Another hit from my New Years Eve Party.
2 lbs (16/20 count) shrimp, peeled and devained
2 cups panko breadcrumbs
1 cup shredded coconut
¼ cup milk
2 cups flour
Canola oil for frying
Salt / Pepper
Set up a breading station by mixing together the following ingredients. Bowl 1: Flour, salt and pepper. Bowl 2: Eggs, milk, salt and pepper (beat together). Bowl 3: Coconut, breadcrumbs, salt and pepper. Start by dipping the shrimp in the flour mixture, then egg mixture (drip off excess), then into the breadcrumb mixture. Continue process until they are all breaded. I found if you put them on a cookie sheet in a single layer and refrigerate them for about an hour, it will help the breading stay in tact while frying. This is not an essential step, but is helpful if you have the time.

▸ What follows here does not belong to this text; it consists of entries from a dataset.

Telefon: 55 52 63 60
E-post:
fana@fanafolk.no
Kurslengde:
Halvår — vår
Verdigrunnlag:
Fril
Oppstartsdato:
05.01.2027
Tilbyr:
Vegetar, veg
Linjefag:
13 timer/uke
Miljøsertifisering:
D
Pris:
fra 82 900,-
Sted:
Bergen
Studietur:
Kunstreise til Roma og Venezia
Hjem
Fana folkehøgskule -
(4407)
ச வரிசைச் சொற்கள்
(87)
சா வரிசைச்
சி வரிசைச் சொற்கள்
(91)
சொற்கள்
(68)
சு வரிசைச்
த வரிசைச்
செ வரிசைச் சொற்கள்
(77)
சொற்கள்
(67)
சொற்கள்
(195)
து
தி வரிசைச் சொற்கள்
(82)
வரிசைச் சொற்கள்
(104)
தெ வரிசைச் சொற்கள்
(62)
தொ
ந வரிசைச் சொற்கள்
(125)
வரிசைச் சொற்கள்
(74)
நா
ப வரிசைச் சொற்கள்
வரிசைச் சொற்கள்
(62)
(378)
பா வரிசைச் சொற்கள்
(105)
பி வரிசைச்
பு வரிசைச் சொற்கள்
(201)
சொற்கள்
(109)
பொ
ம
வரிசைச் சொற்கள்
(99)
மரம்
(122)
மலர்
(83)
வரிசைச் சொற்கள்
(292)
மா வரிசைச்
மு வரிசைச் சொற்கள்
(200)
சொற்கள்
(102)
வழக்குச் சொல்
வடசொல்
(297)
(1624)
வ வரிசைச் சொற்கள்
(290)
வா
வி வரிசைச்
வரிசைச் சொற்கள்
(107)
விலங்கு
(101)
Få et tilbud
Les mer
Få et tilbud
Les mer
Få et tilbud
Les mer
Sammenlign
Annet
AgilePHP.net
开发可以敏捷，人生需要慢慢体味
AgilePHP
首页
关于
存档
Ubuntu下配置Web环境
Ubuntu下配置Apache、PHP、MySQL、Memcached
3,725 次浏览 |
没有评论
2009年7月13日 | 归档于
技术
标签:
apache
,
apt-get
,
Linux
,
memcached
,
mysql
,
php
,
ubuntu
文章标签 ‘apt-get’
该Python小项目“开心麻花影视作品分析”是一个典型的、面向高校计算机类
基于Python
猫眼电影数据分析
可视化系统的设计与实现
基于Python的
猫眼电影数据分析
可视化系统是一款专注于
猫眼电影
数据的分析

In a medium saucepan with steep sides, add about ½ inch of canola oil. Heat on medium high heat. Add the shrimp about 5 at a time to the oil. Try not to over crowd the pan. Cook for about 2 minutes on each side, or until golden brown. Transfer to a paper towel lined dish to drain the oil. Continue in batches until all the shrimp are fried.
Mix equal parts honey and Dijon mustard together for a dipping sauce. Depending on your taste, you may want to add more honey if you want it sweeter, or more mustard if you want it to have more of a tang.